§ 1013. Suspension until June 30, 1948, of application of certain Federal laws; Sherman Act applicable to agreements to, or acts of, boycott, coercion, or intimidation(a) Until June 30, 1948, the Act of July 2, 1890, as amended, known as the Sherman Act, and the Act of October 15, 1914, as amended, known as the Clayton Act, and the Act of September 26, 1914, known as the Federal Trade Commission Act [15 U.S.C. 41 et seq.], and the Act of June 19, 1936, known as the Robinson-Patman Anti-Discrimination Act, shall not apply to the business of insurance or to acts in the conduct thereof. (b) Nothing contained in this chapter shall render the said Sherman Act inapplicable to any agreement to boycott, coerce, or intimidate, or act of boycott, coercion, or intimidation.
(c)(1) Nothing contained in this chapter shall modify, impair, or supersede the operation of any of the antitrust laws with respect to the business of health insurance (including the business of dental insurance and limited-scope dental benefits).
(2) Paragraph (1) shall not apply with respect to making a contract, or engaging in a combination or conspiracy—(A) to collect, compile, or disseminate historical loss data;
(B) to determine a loss development factor applicable to historical loss data;
(C) to perform actuarial services if such contract, combination, or conspiracy does not involve a restraint of trade; or
(D) to develop or disseminate a standard insurance policy form (including a standard addendum to an insurance policy form and standard terminology in an insurance policy form) if such contract, combination, or conspiracy is not to adhere to such standard form or require adherence to such standard form.

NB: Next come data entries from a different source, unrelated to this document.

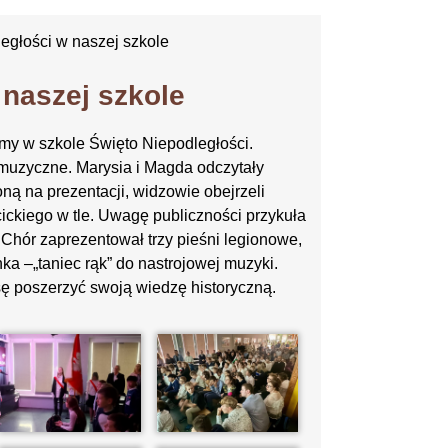
głości w naszej szkole
naszej szkole
iśmy w szkole Święto Niepodległości.
muzyczne. Marysia i Magda odczytały
oną na prezentacji, widzowie obejrzeli
cickiego w tle. Uwagę publiczności przykuła
. Chór zaprezentował trzy pieśni legionowe,
ka –„taniec rąk” do nastrojowej muzyki.
sę poszerzyć swoją wiedzę historyczną.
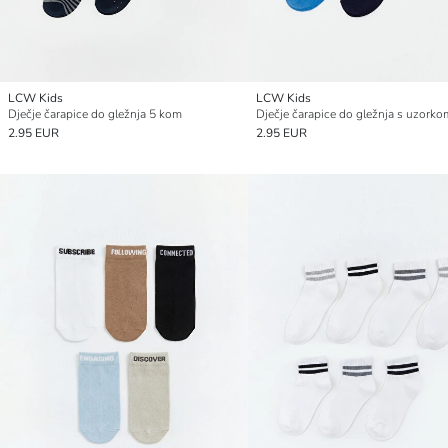
LCW Kids
LCW Kids
Dječje čarapice do gležnja 5 kom
2.95 EUR
2.95 EUR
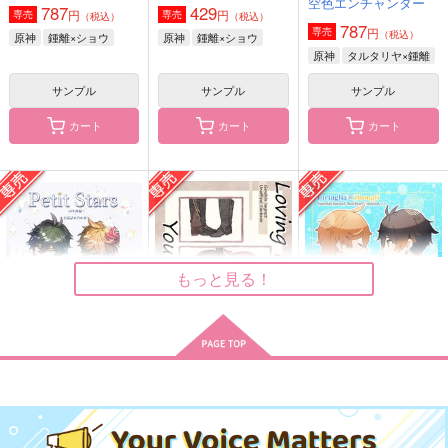
空色エンチャンター
787
429
かなゆき
円
円
専売
専売
（税込）
（税込）
629
944
円
円
787
（税込）
（税込）
円
専売
（税込）
1,415
原神
鍾離×ショウ
原神
鍾離×ショウ
円
（税込）
鍾離×ショウ
タルタリヤ×鍾離
原神
タルタリヤ×鍾離
タルタリヤ×鍾離
サンプル
サンプル
サンプル
サンプル
サンプル
サンプル
カート
カート
カート
作品詳細
作品詳細
作品詳細
ゼンレスゾーンゼロス
ゼンレスゾーンゼロス
テッカー（リン・雲嶽
テッカー（アキラ・雲
山衣装）
嶽山衣装）
G.G.W
G.G.W
もっと見る！
330
330
円
円
専売
（税込）
（税込）
ゼンレスゾーンゼロ
ゼンレスゾーンゼロ
リン
アキラ
サンプル
サンプル
Petit Stars
Loving Even Your E
おいしい時間を！
カート
カート
連理の卵
水月鏡郷
ジャックナイフ
mptiness
みみフォックス
なんにゃら喫茶
GENSHIN再録
Ａｌｔ
SUNSET ROAD.
泡沫世界
787
ジャックナイフ
715
円
専売
円
専売
（税込）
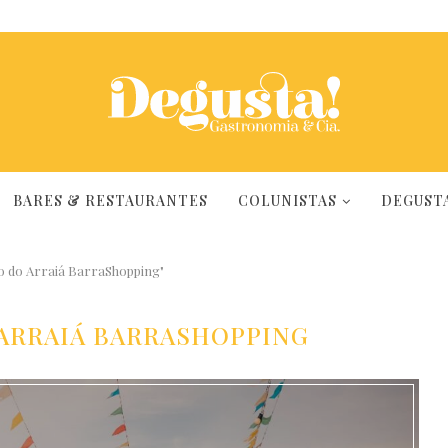
BARES & RESTAURANTES
COLUNISTAS
DEGUSTA
o do Arraiá BarraShopping"
 ARRAIÁ BARRASHOPPING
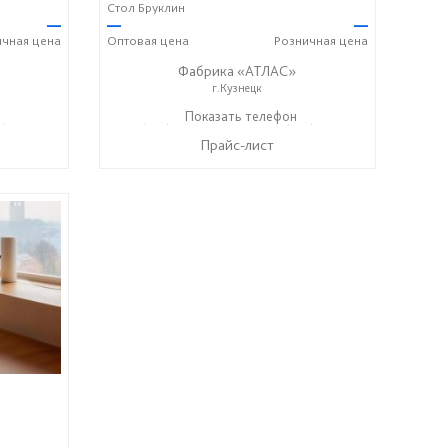
Стол Бруклин
—
—
—
ичная
цена
Оптовая
цена
Розничная
цена
Фабрика «АТЛАС»
г.Кузнецк
) 388-22-22
+7 (937) 917-00-01
Показать телефон
+7(927) 388-22-22
☎
☎
Прайс-лист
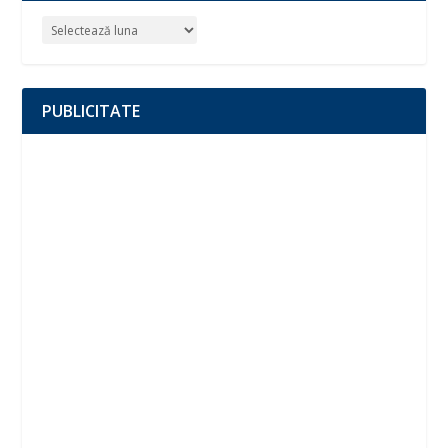
PUBLICITATE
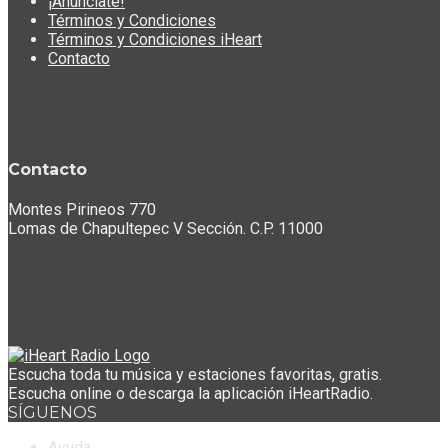
¡Anúnciate!
Términos y Condiciones
Términos y Condiciones iHeart
Contacto
Contacto
Montes Pirineos 770
Lomas de Chapultepec V Sección. C.P. 11000
Escucha toda tu música y estaciones favoritas, gratis.
Escucha online o descarga la aplicación iHeartRadio.
SÍGUENOS
Ayuda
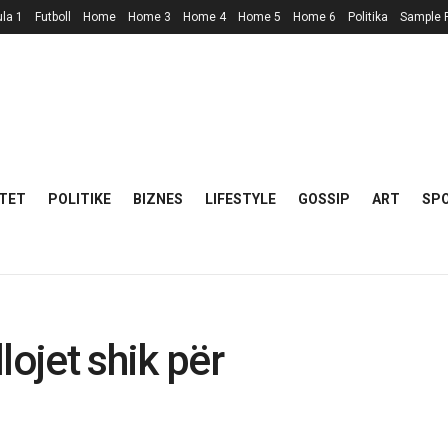
la 1
Futboll
Home
Home 3
Home 4
Home 5
Home 6
Politika
Sample 
TET
POLITIKE
BIZNES
LIFESTYLE
GOSSIP
ART
SP
lojet shik për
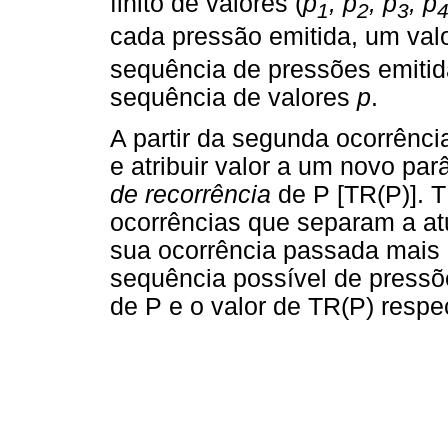
finito de valores (
p
, p
, p
, p
1
2
3
cada pressão emitida, um val
sequência de pressões emitid
sequência de valores
p
.
A partir da segunda ocorrência
e atribuir valor a um novo p
de recorrência
de P [TR(P)]. 
ocorrências que separam a atu
sua ocorrência passada mais 
sequência possível de pressõ
de P e o valor de TR(P) respe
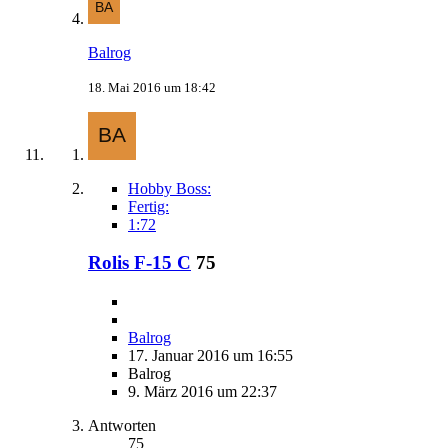
Balrog
18. Mai 2016 um 18:42
Hobby Boss:
Fertig:
1:72
Rolis F-15 C
75
Balrog
17. Januar 2016 um 16:55
Balrog
9. März 2016 um 22:37
Antworten
75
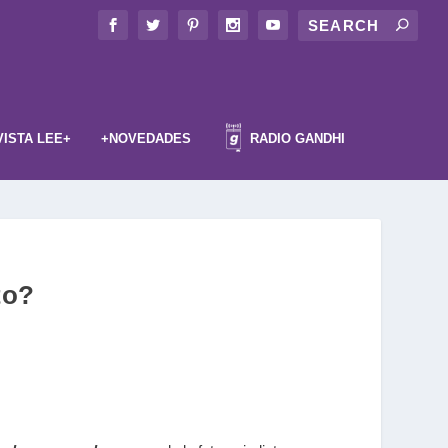
VISTA LEE+
+NOVEDADES
RADIO GANDHI
to?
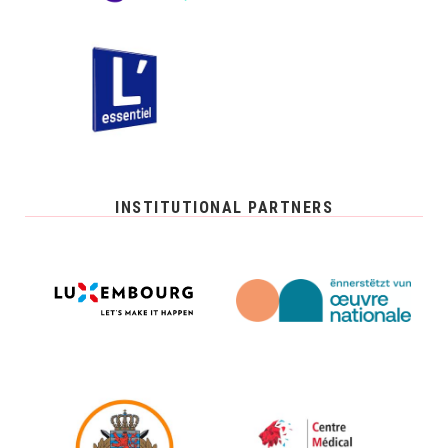
INSTITUTIONAL PARTNERS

(3) For purposes of this subsection—(A) the term “antitrust laws” has the meaning given it in subsection (a) of section 12 of this title, except that such term includes section 45 of this title to the extent that such section 45 applies to unfair methods of competition;
(B) the term “business of health insurance (including the business of dental insurance and limited-scope dental benefits)” does not include—(i) the business of life insurance (including annuities); or
(ii) the business of property or casualty insurance, including but not limited to—(I) any insurance or benefits defined as “excepted benefits” under paragraph (1), subparagraph (B) or (C) of paragraph (2), or paragraph (3) of section 9832(c) of title 26 whether offered separately or in combination with insurance or benefits described in paragraph (2)(A) of such section; and(II) any other line of insurance that is classified as property or casualty insurance under State law;
(C) the term “historical loss data” means information respecting claims paid, or reserves held for claims reported, by any person engaged in the business of insurance; and
(D) the term “loss development factor” means an adjustment to be made to reserves held for losses incurred for claims reported by any person engaged in the business of insurance, for the purpose of bringing such reserves to an ultimate paid basis.
(Mar. 9, 1945, ch. 20, § 3, 59 Stat. 34; July 25, 1947, ch. 326, 61 Stat. 448; Pub. L. 116–327, § 2(a), Jan. 13, 2021, 134 Stat. 5097.)